The retail media guys were like ‘we’re not going to wait for you, we’re going to try to do this ourselves.’ It creates a compelling drive for the industry, and particularly companies like DoubleVerify in the measurement space.”

The trend towards e-Commerce may have started with fed up retailers and the pandemic, but it’s only going to keep growing.

“We just acquired a company called Connexity,” Singold says, “Snd the reason we took that bet was because we thought that retail and e-Commerce would be such a big part of the future on the back of the pandemic. 

One, people are buying online so much more. Two, everyone wants to diversify outside of those walled gardens, and three, the transition from cookies to context and the growing importance of this notion of trust continues, when you go to a website like a CNET or Wirecutter and you read about something that you like, you’ll consider making purchase decisions. 

The opportunity to link those retailers with content people trust is such a big part of what people think is about to happen.That’s why we’ve taken that bet.”

How has working virtually or working from home affected your businesses?

The hardest part about corporate decisions surrounding work from home in the online advertising space has been keeping connections between people alive.

“It’s been a bear,” Barrett said. “We never even got a chance with the merger to get the two companies together, and then of course there have been other acquisitions after that.
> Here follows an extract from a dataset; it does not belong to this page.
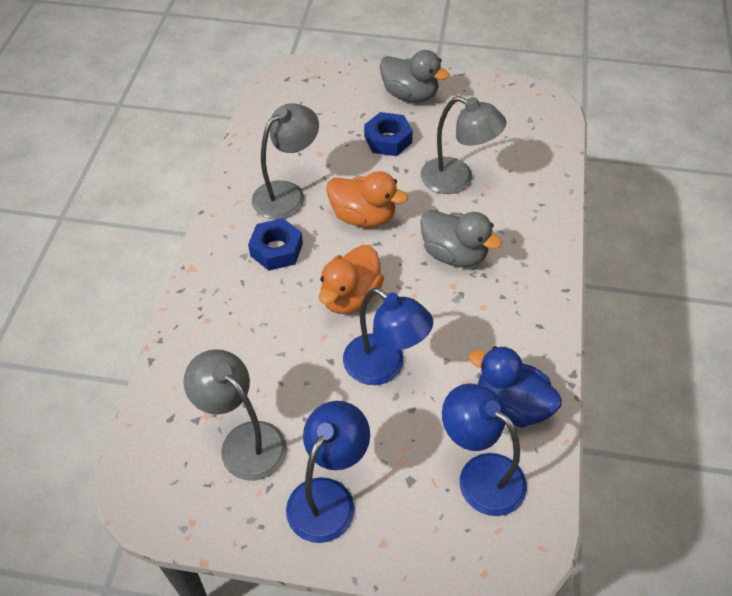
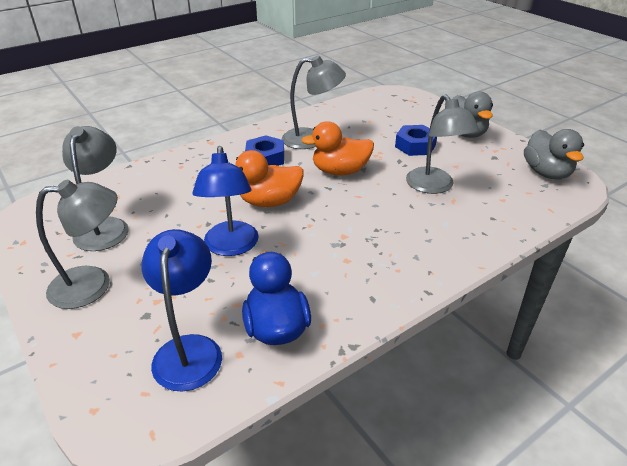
camera: 45 degrees right, 15 degrees down
(328, 497) = (93, 285): blue lamp -> grey lamp
(363, 217) = (340, 171): orange duck -> orange duck turned 105 degrees clockwise
(454, 254) = (370, 221): grey duck -> grey duck (546, 173)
It just compounds the challenge of building a culture.”

Aside from employee connections, it’s been a valuable experience when it comes to working with investors.
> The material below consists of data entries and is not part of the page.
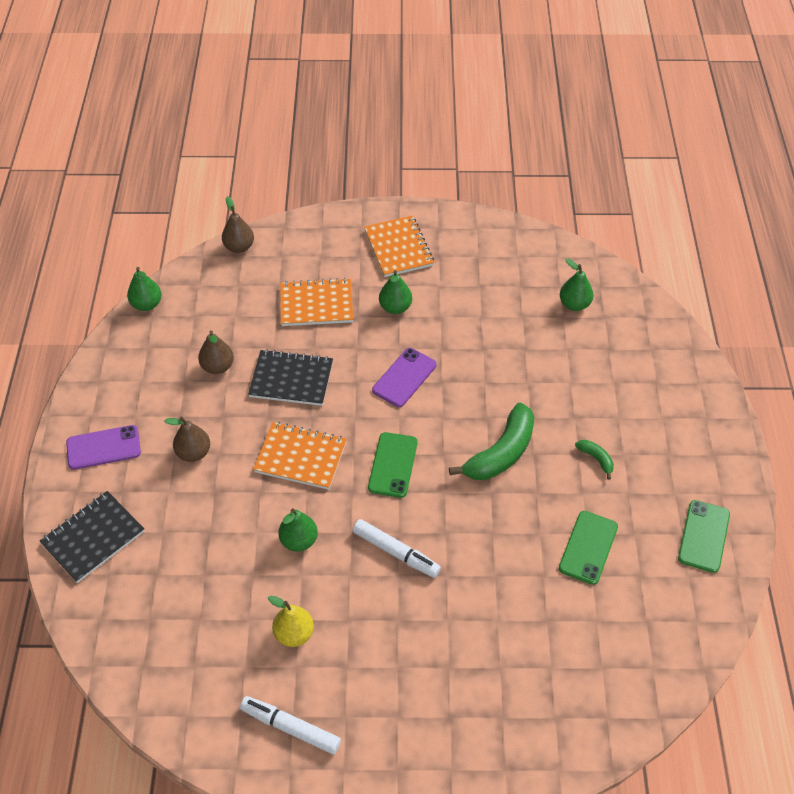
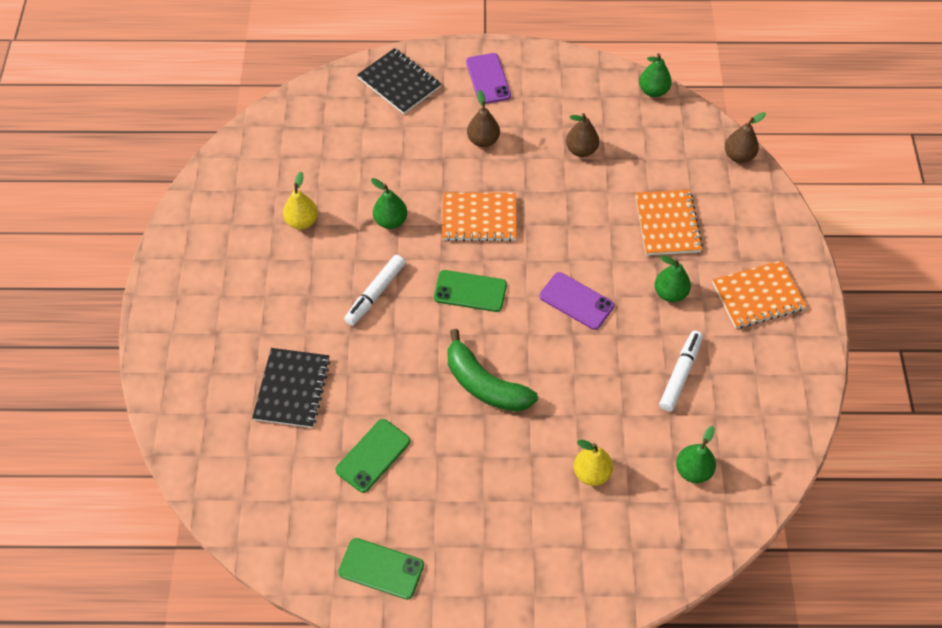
camera: 90 degrees right, 5 degrees up
(291, 379) = (569, 207): black notebook -> black notebook (292, 389)
(291, 727) = (221, 223): white marker -> white marker (680, 374)
(301, 457) = (479, 218): orange notebook -> orange notebook turned 75 degrees clockwise
(585, 373) = (591, 473): none -> yellow pear
(588, 547) = (373, 455): green phone -> green phone turned 75 degrees counterclockwise
(596, 459) = (477, 473): green banana -> none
“With relationship to actually coming out going public,” Zagorskis sais, “we did our entire roadshow, a private placement of $150 million before our IPO, and we did it all virtually, and I have to say that the investors loved it, the analysts loved it, because you didn’t have to waste time on planes. We had more meetings with investors than we ever could have done flying around everywhere. It has made the capital markets almost more accessible in this virtual way. And I was home every night having dinner with my family as opposed to on the road.”

Despite the lack of travel making things easier on both employees and investors alike, virtual working does bring culture to the forefront of the discussion.

“It puts such a huge emphasis on culture,” Singolda says. “What does transparency mean? How do you communicate with each other? How do you innovate? We went public and raised over $1.2 billion dollars and I never left my house in Tenafly, NJ. But it worked. It was madness.

We have the best offices in the world, and everyone told us we miss people, we miss people, we miss people. Then, we opened the offices, and nobody came back. So, I mean, I’m not dismissing social impact. I miss people, but people also realized they can be productive being away and some of this I think is never coming back. I haven’t given up my offices, and I hope people come back. 

I’m not sure we’ll force people to come back. Something in us changed forever when we realized we could go public from a home with your kids making noise outside and that’s okay. So, what will the future look like?”